FTSE 100 Friday close: AstraZeneca/Pfizer stand-off drives shares higher

2nd May 2014


The FTSE 100 gained further ground over the week chiefly on the back of AstraZeneca’s soaring share price and some positive updates from the banking sector writes Philip Scott.

The UK’s blue-chip index closed on Friday at 6,822.42, flat on the day but 2% higher over the week.

Pharmaceutical research group AstraZeneca was by far the week’s strongest riser among the top 100, soaring 18% to 4,808p.

US drugs behemoth Pfizer determined to make a merger with the UK group happen, made another play for the firm this week. The maker of Viagra, confirmed on Friday that it had submitted a new proposal, upping its offer to £50 per share, valuing the revamped deal at a massive £63bn.

The latest offer represents a 39% premium to the closing price of £35.86 on 3 January 2014; the trading day immediately prior to the date of Pfizer’s January proposal.

However after reviewing the latest proposal AstraZeneca threw it out saying the offer was inadequate and substantially undervalued the business.

Chairman AstraZeneca, Leif Johansson said: “Pfizer’s proposal would dramatically dilute AstraZeneca shareholders’ exposure to our unique pipeline and would create risks around its delivery. As such, the board has no hesitation in rejecting the Proposal.”

Notably amidst the M&A noise around the healthcare sector, reports emerged this week that Shire, another of the week’s top risers, up 8% at 3,467p, may have become another potential target.

As reported in The Guardian, analysts at Societe Generale have even hinted the AstraZeneca could prepare a £30bn bid for Shire to escape from Pfizer clutches.

Within the banking sector shares in Royal Bank of Scotland are up 10% to 331.7p over the week, helped by its announcement on Friday that pre-tax profits surged to £1.6bn for the first three months of 2014, nearly double the £826m it achieved in the same period last year.

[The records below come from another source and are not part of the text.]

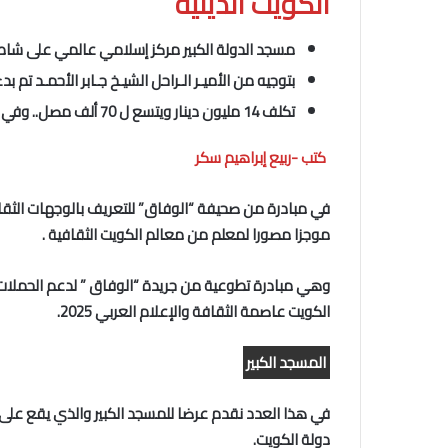
الكويت الدينية
مسجد الدولة الكبير مركز إسلامي عالمي على شاطئ
بتوجيه من الأميـر الـراحل الشيـخ جـابر الأحمـد تم بدء الإنشاء ف
تكلف 14 مليون دينار ويتسع ل 70 ألف مصل.. وفي ليلة القدر يصلي فيه أكثر من 170 ألف شخص
كتب -ربيع إبراهيم سكر
في مبادرة من صحيفة “الوفاق” للتعريف بالوجهات الثقا
موجزا مصورا لمعلم من معالم الكويت الثقافية .
وهي مبادرة تطوعية من جريدة “الوفاق ” لدعم الحملات الت
الكويت عاصمة الثقافة والإعلام العربي 2025.
المسجد الكبير
في هذا العدد نقدم عرضا للمسجد الكبير والذي يقع على 
دولة الكويت.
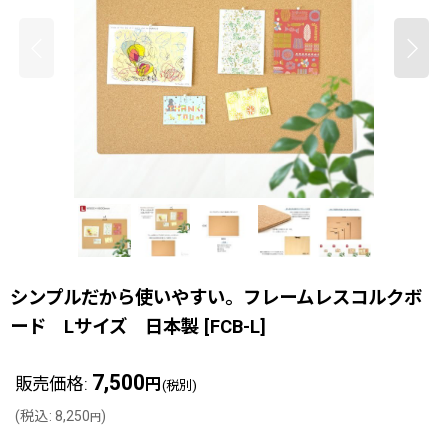
シンプルだから使いやすい。フレームレスコルクボ
ード Lサイズ 日本製
[
FCB-L
]
7,500
販売価格
:
円
(税別)
(
税込
:
8,250
)
円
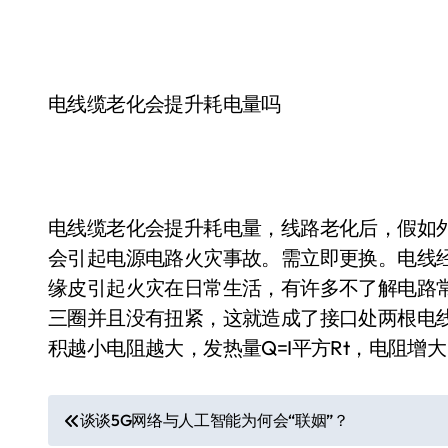
电线缆老化会提升耗电量吗
电线缆老化会提升耗电量，线路老化后，假如
会引起电源电路火灾事故。需立即更换。电线
缘皮引起火灾在日常生活，有许多不了解电路
三圈并且没有扭紧，这就造成了接口处两根电
积越小电阻越大，发热量Q=I平方Rt，电阻增
文
谈谈5G网络与人工智能为何会“联姻”？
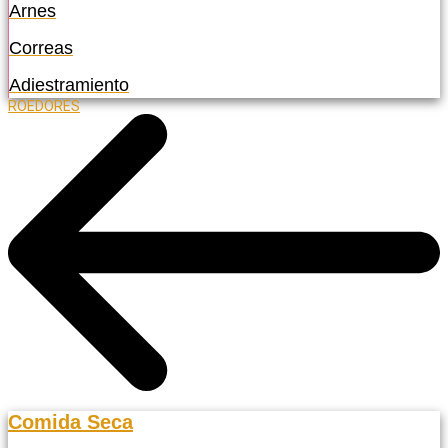
Arnes
Correas
Adiestramiento
ROEDORES
Comida Seca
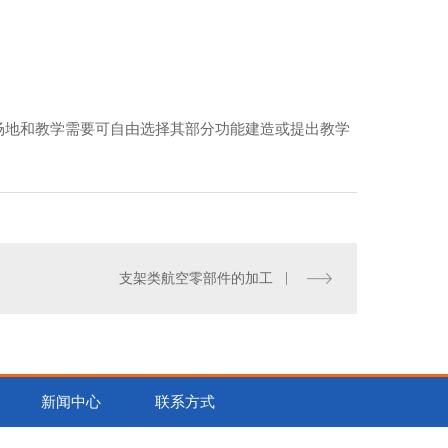
场地和教学需要可自由选择其部分功能建造或提出教学
支架类航空零部件的加工
新闻中心
联系方式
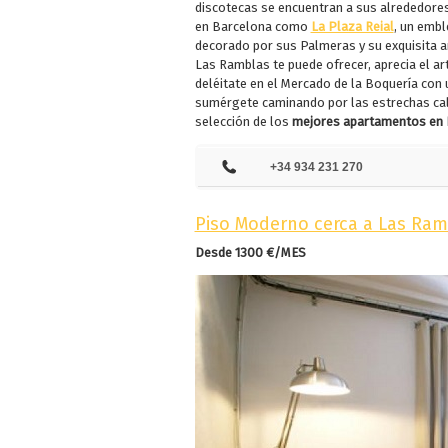
discotecas se encuentran a sus alrededore
en Barcelona como
La Plaza Reial
, un embl
decorado por sus Palmeras y su exquisita ar
Las Ramblas te puede ofrecer, aprecia el ar
deléitate en el Mercado de la Boquería con 
sumérgete caminando por las estrechas ca
selección de los
mejores apartamentos en
+34 934 231 270
Piso Moderno cerca a Las Ram
Desde 1300 €/MES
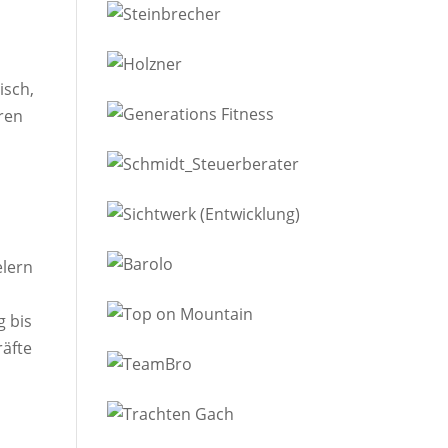
isch,
ren
elern
g bis
äfte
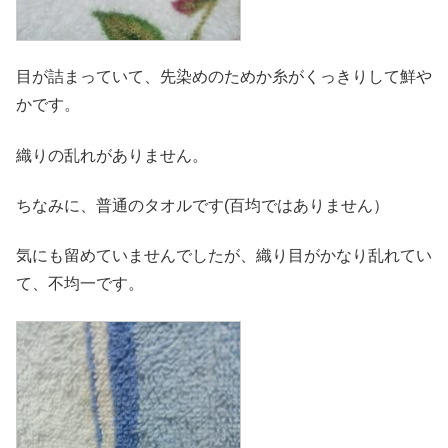
目が詰まっていて、先染めのためか糸がくっきりして鮮や
かです。
織りの乱れがありません。
ちなみに、普通のタオルです(百均ではありません）
気にも留めていませんでしたが、織り目がかなり乱れてい
て、不均一です。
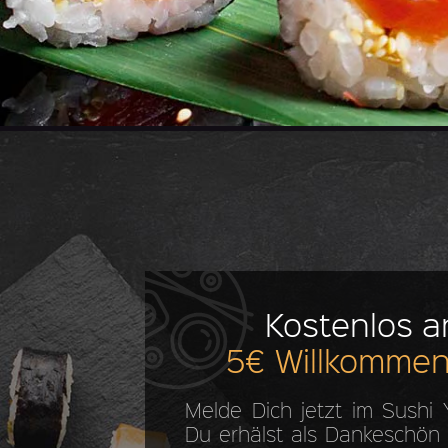
Kostenlos 
5€ Willkommen
Melde Dich jetzt im Sushi
Du erhälst als Dankeschön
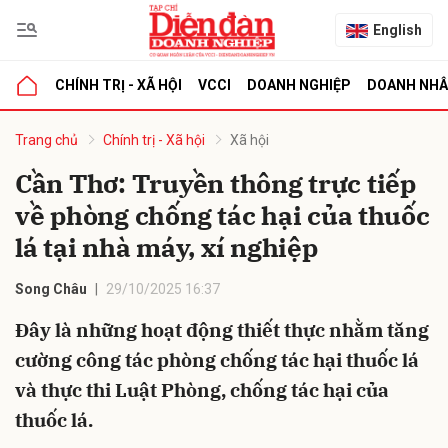
English
CHÍNH TRỊ - XÃ HỘI
VCCI
DOANH NGHIỆP
DOANH NH
bình luận
Trang chủ
Chính trị - Xã hội
Xã hội
Cần Thơ: Truyền thông trực tiếp
về phòng chống tác hại của thuốc
lá tại nhà máy, xí nghiệp
Song Châu
29/10/2025 16:37
Đây là những hoạt động thiết thực nhằm tăng
Hủy
G
cường công tác phòng chống tác hại thuốc lá
và thực thi Luật Phòng, chống tác hại của
thuốc lá.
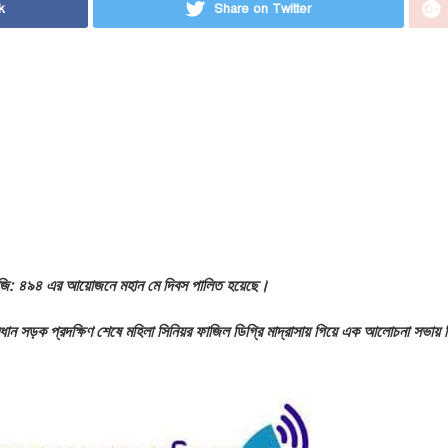
k
Share on Twitter
 রেজি: ৪৯৪ এর আয়োজনে মহান মে দিবস পালিত হয়েছে।
প্রধান সড়ক প্রদক্ষিণ শেষে মহিলা সিনিয়র ফাজিল ডিগ্রি মাদ্রাসায় গিয়ে এক আলোচনা সভায় 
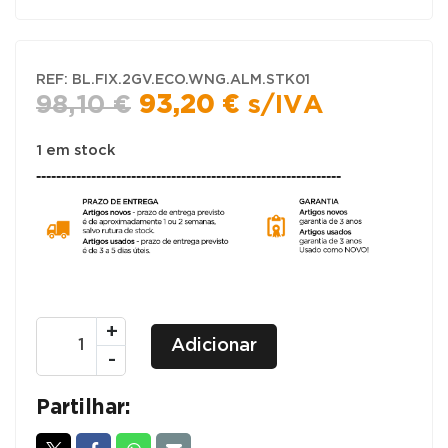
REF:
BL.FIX.2GV.ECO.WNG.ALM.STK01
O
O
98,10
€
93,20
€
s/IVA
preço
preço
original
atual
1 em stock
-------------------------------------------------------------
era:
é:
98,10 €.
93,20 €.
Quantidade
+
Adicionar
de
-
Linha
ECO
Partilhar:
2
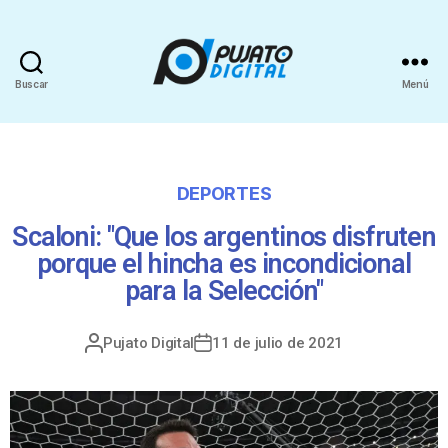
Buscar
Menú
DEPORTES
Scaloni: "Que los argentinos disfruten
porque el hincha es incondicional
para la Selección"
Pujato Digital
11 de julio de 2021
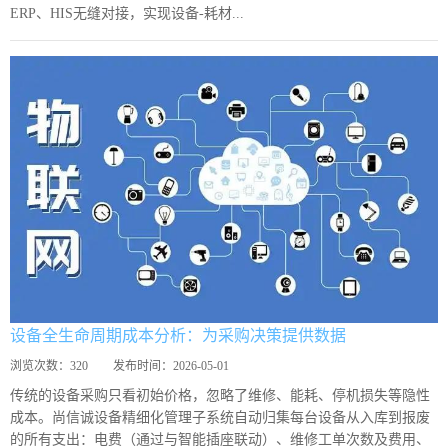
ERP、HIS无缝对接，实现设备-耗材...
设备全生命周期成本分析：为采购决策提供数据
浏览次数：
320
发布时间：
2026-05-01
传统的设备采购只看初始价格，忽略了维修、能耗、停机损失等隐性
成本。尚信诚设备精细化管理子系统自动归集每台设备从入库到报废
的所有支出：电费（通过与智能插座联动）、维修工单次数及费用、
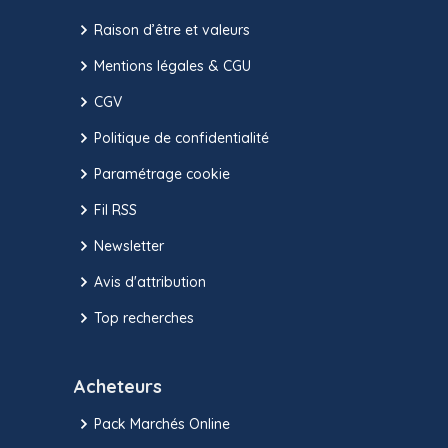
Raison d’être et valeurs
Mentions légales & CGU
CGV
Politique de confidentialité
Paramétrage cookie
Fil RSS
Newsletter
Avis d'attribution
Top recherches
Acheteurs
Pack Marchés Online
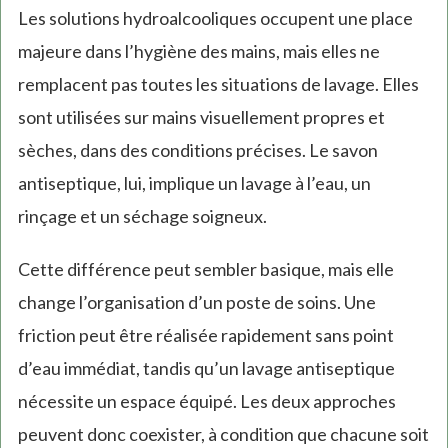
Les solutions hydroalcooliques occupent une place
majeure dans l’hygiène des mains, mais elles ne
remplacent pas toutes les situations de lavage. Elles
sont utilisées sur mains visuellement propres et
sèches, dans des conditions précises. Le savon
antiseptique, lui, implique un lavage à l’eau, un
rinçage et un séchage soigneux.
Cette différence peut sembler basique, mais elle
change l’organisation d’un poste de soins. Une
friction peut être réalisée rapidement sans point
d’eau immédiat, tandis qu’un lavage antiseptique
nécessite un espace équipé. Les deux approches
peuvent donc coexister, à condition que chacune soit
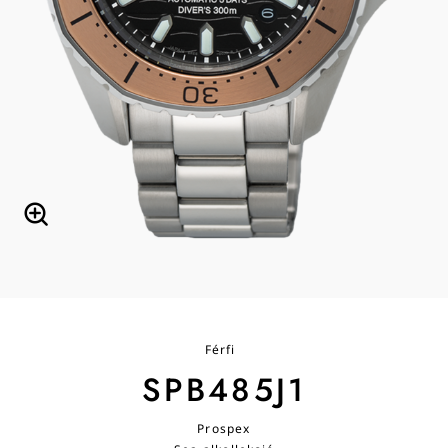
Férfi
SPB485J1
Prospex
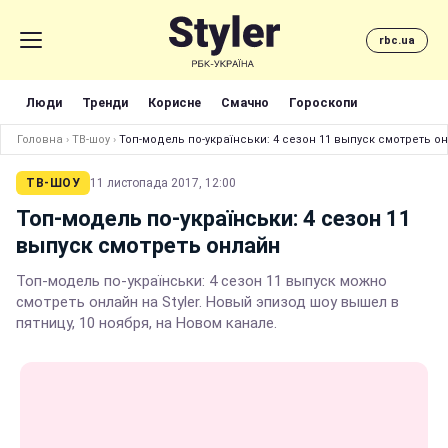
rbc.ua
Люди
Тренди
Корисне
Смачно
Гороскопи
Головна
›
ТВ-шоу
›
Топ-модель по-українськи: 4 сезон 11 выпуск смотреть о
ТВ-ШОУ
11 листопада 2017, 12:00
Топ-модель по-українськи: 4 сезон 11
выпуск смотреть онлайн
Топ-модель по-українськи: 4 сезон 11 выпуск можно
смотреть онлайн на Styler. Новый эпизод шоу вышел в
пятницу, 10 ноября, на Новом канале.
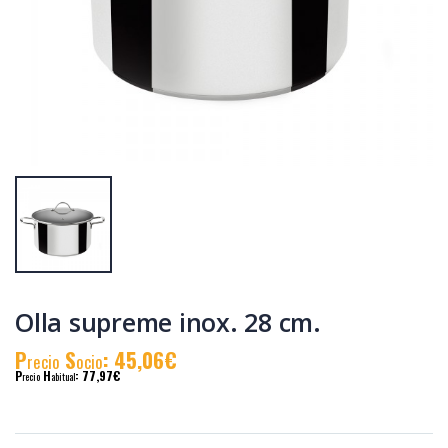
Cacerola
Cacerola
al.fund.premium
al.fund.premium
alta piedra 24
alta piedra 32
P
S
: 31,90€
P
S
: 46,83€
recio
ocio
recio
ocio
P
H
: 55,19€
P
H
: 78,58€
recio
abitual
recio
abitual
Olla supreme inox. 28 cm.
P
S
: 45,06€
recio
ocio
P
H
: 77,97€
recio
abitual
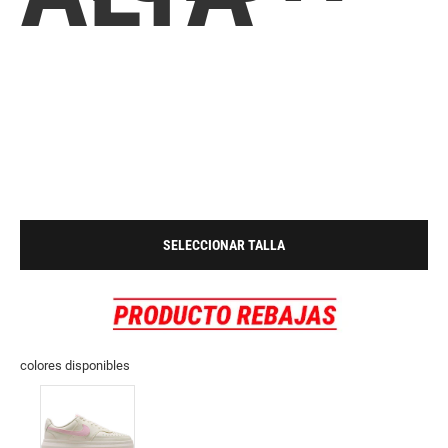
SELECCIONAR TALLA
colores disponibles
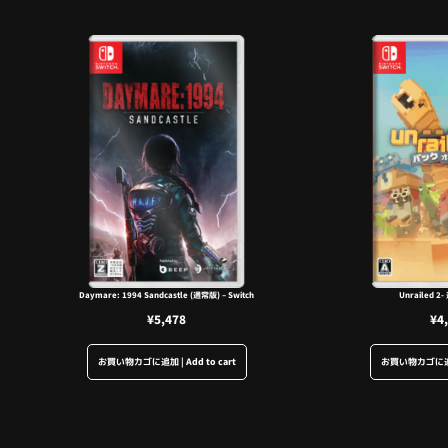
Daymare: 1994 Sandcastle (通常版) – Switch
Unrailed 2-
¥
5,478
¥
4
お買い物カゴに追加 | Add to cart
お買い物カゴに追加 |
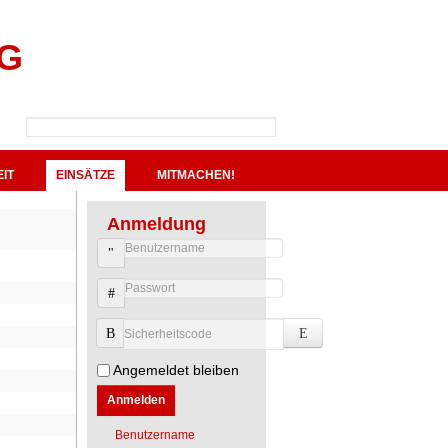
G
IT
EINSÄTZE
MITMACHEN!
Anmeldung
Benutzername
Passwort
Sicherheitscode
Angemeldet bleiben
Anmelden
Benutzername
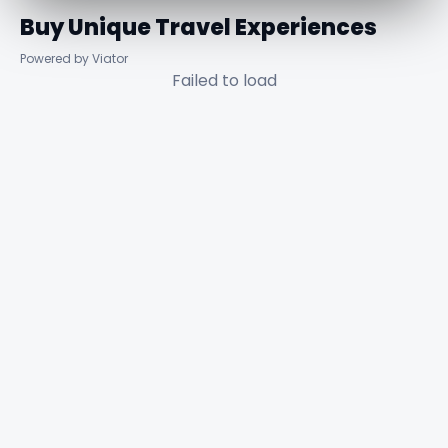
Buy Unique Travel Experiences
Powered by Viator
Failed to load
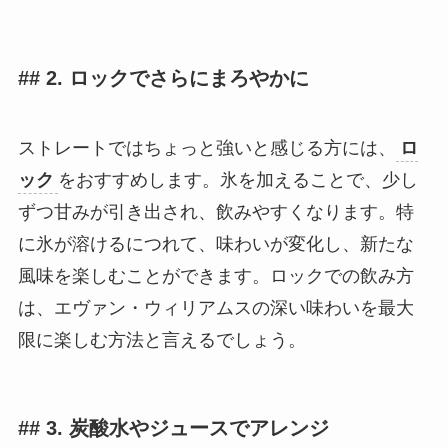
## 2. ロックでさらにまろやかに
ストレートではちょっと強いと感じる方には、
ロ
ック
をおすすめします。氷を加えることで、少し
ずつ甘みが引き出され、飲みやすくなります。特
に氷が溶けるにつれて、味わいが変化し、新たな
風味を楽しむことができます。ロックでの飲み方
は、エヴァン・ウィリアムスの深い味わいを最大
限に楽しむ方法と言えるでしょう。
## 3. 炭酸水やジュースでアレンジ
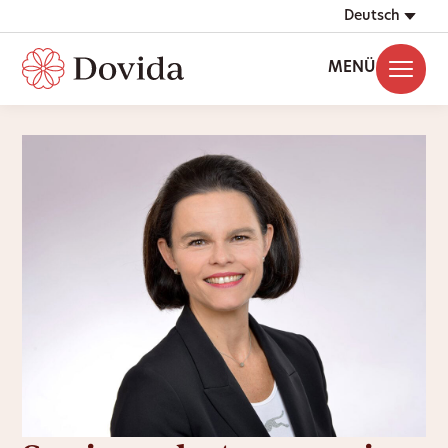
Deutsch
MENÜ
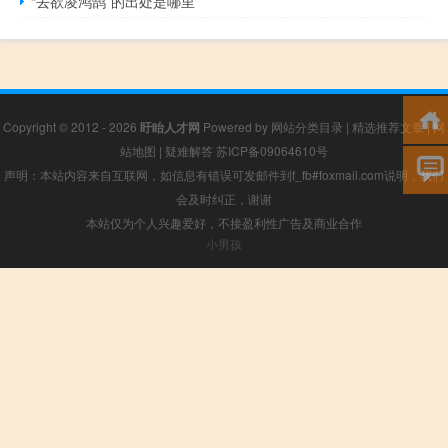
“去欲凌鸿鹄”的出处是哪里
Copyright © 2012 - 2026
盱眙人才网
Powered by
网站分类目录
|
精选推荐文章
|
网
站地图
|
疑难解答
苏ICP备09064610号
声明：本站内容来自互联网，如信息有错误可发邮件到f_fb#foxmail.com说明，我们
会及时纠正，谢谢
本站仅为个人兴趣爱好，不接盈利性广告及商业合作
小男孩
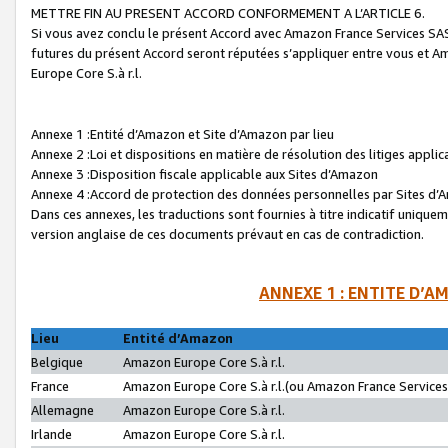
METTRE FIN AU PRESENT ACCORD CONFORMEMENT A L’ARTICLE 6.
Si vous avez conclu le présent Accord avec Amazon France Services SAS 
futures du présent Accord seront réputées s’appliquer entre vous et 
Europe Core S.à r.l.
Annexe 1 :Entité d’Amazon et Site d’Amazon par lieu
Annexe 2 :Loi et dispositions en matière de résolution des litiges appli
Annexe 3 :Disposition fiscale applicable aux Sites d’Amazon
Annexe 4 :Accord de protection des données personnelles par Sites d
Dans ces annexes, les traductions sont fournies à titre indicatif uniquem
version anglaise de ces documents prévaut en cas de contradiction.
ANNEXE 1 : ENTITE D’A
Lieu
Entité d’Amazon
Belgique
Amazon Europe Core S.à r.l.
France
Amazon Europe Core S.à r.l.(ou Amazon France Services 
Allemagne
Amazon Europe Core S.à r.l.
Irlande
Amazon Europe Core S.à r.l.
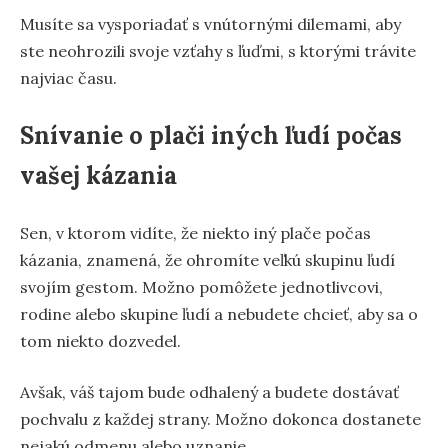
Musíte sa vysporiadať s vnútornými dilemami, aby
ste neohrozili svoje vzťahy s ľuďmi, s ktorými trávite
najviac času.
Snívanie o plači iných ľudí počas
vašej kázania
Sen, v ktorom vidíte, že niekto iný plače počas
kázania, znamená, že ohromíte veľkú skupinu ľudí
svojím gestom. Možno pomôžete jednotlivcovi,
rodine alebo skupine ľudí a nebudete chcieť, aby sa o
tom niekto dozvedel.
Avšak, váš tajom bude odhalený a budete dostávať
pochvalu z každej strany. Možno dokonca dostanete
nejakú odmenu alebo uznanie.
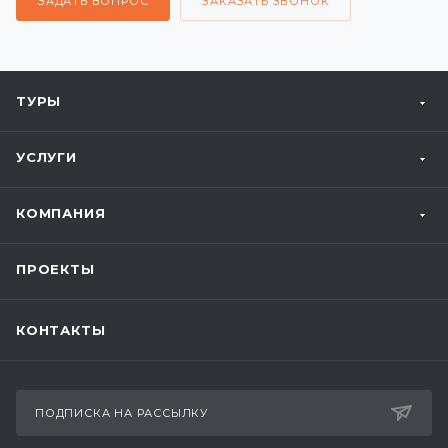
ЗАДАТЬ ВОПРОС
ЗАКАЗАТЬ ЗВОНОК
ТУРЫ
УСЛУГИ
КОМПАНИЯ
ПРОЕКТЫ
КОНТАКТЫ
ПОДПИСКА НА РАССЫЛКУ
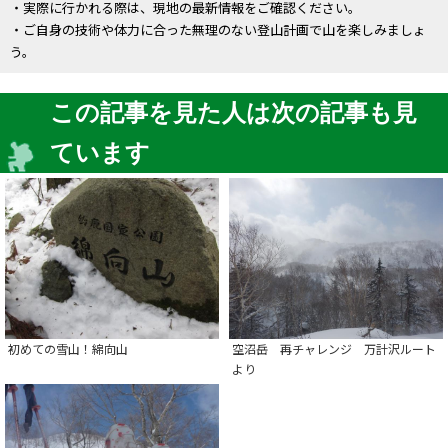
・実際に行かれる際は、現地の最新情報をご確認ください。
・ご自身の技術や体力に合った無理のない登山計画で山を楽しみましょ
う。
この記事を見た人は次の記事も見
ています
初めての雪山！綿向山
空沼岳 再チャレンジ 万計沢ルート
より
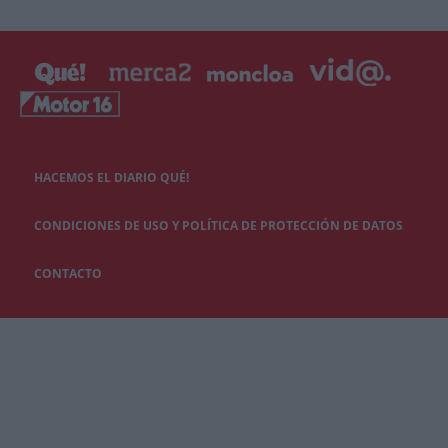
HACEMOS EL DIARIO QUÉ!
CONDICIONES DE USO Y POLÍTICA DE PROTECCIÓN DE DATOS
CONTACTO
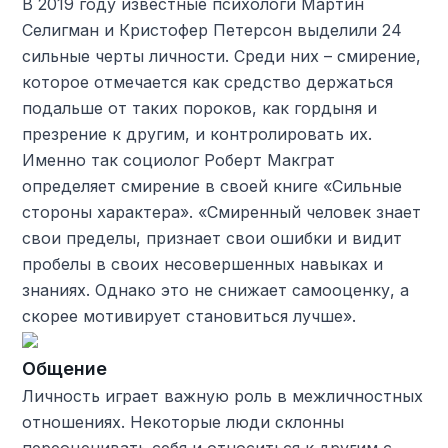
В 2019 году известные психологи Мартин
Селигман и Кристофер Петерсон выделили 24
сильные черты личности. Среди них – смирение,
которое отмечается как средство держаться
подальше от таких пороков, как гордыня и
презрение к другим, и контролировать их.
Именно так социолог Роберт Макграт
определяет смирение в своей книге «Сильные
стороны характера». «Смиренный человек знает
свои пределы, признает свои ошибки и видит
пробелы в своих несовершенных навыках и
знаниях. Однако это не снижает самооценку, а
скорее мотивирует становиться лучше».
Общение
Личность играет важную роль в межличностных
отношениях. Некоторые люди склонны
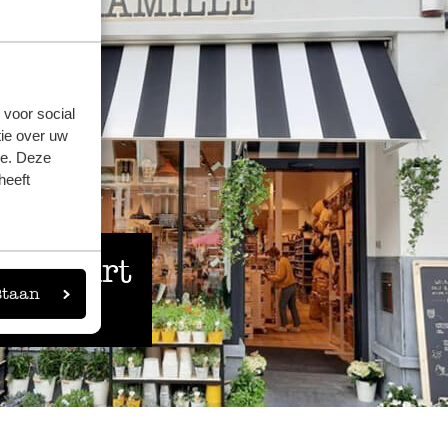
 voor social
ie over uw
se. Deze
heeft
 de buurt
staan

Chief executive Ross McEwan however admitted there was still much work to do and “plenty of issues from the past to reckon with”.

Lloyds, which plans to float TSB at the end of June announced a 22% rise in underlying first quarter pre-tax profit to £1.8bn, sending the its stock 6% higher over the week to 79.62p while Barclays, hit by a bomb scare at its Canary Wharf office, which turned out to be a false alarm rose 4% to 258.5p. Elsewhere HSBC was up 1% at 605.7p, as its Asian focused competitor Standard Chartered finished flat at 1,287.5p.

InterContinental Hotels Group enjoyed a 10% rise to close at 2,190p. The business announced that first quarter global revenue per available room rose 6% and  to further cheer investors, after completing two major asset sales in March, the firm is now gearing up to a $750m special dividend.

The week’s steepest fall was endured by Cambridge based semiconductor group Arm, which lost 6% to 886p, after the market bemoaned the news that Tim Score, its chief financial officer since 2002, would retire in May 2015.

Tesco dropped 5% to 285.5p after rating’s agency Standard & Poor’s lowered its forecast on the supermarket group’s credit rating while Harpic and Finish owner Reckitt Benckiser shed 2% to 4,840p after it confirmed it was no longer in active discussion regarding an offer for Merck’s consumer health business.

Other fallers over the week, included Fresnillo, down 2% at 832p and insurer Admiral which also loosened 2% to 1,391p.

Following the long weekend, week commencing 5 May sees updates and reports arrive from Sainburys, Imperial Tobacco, Legal & General and Barratt Developments.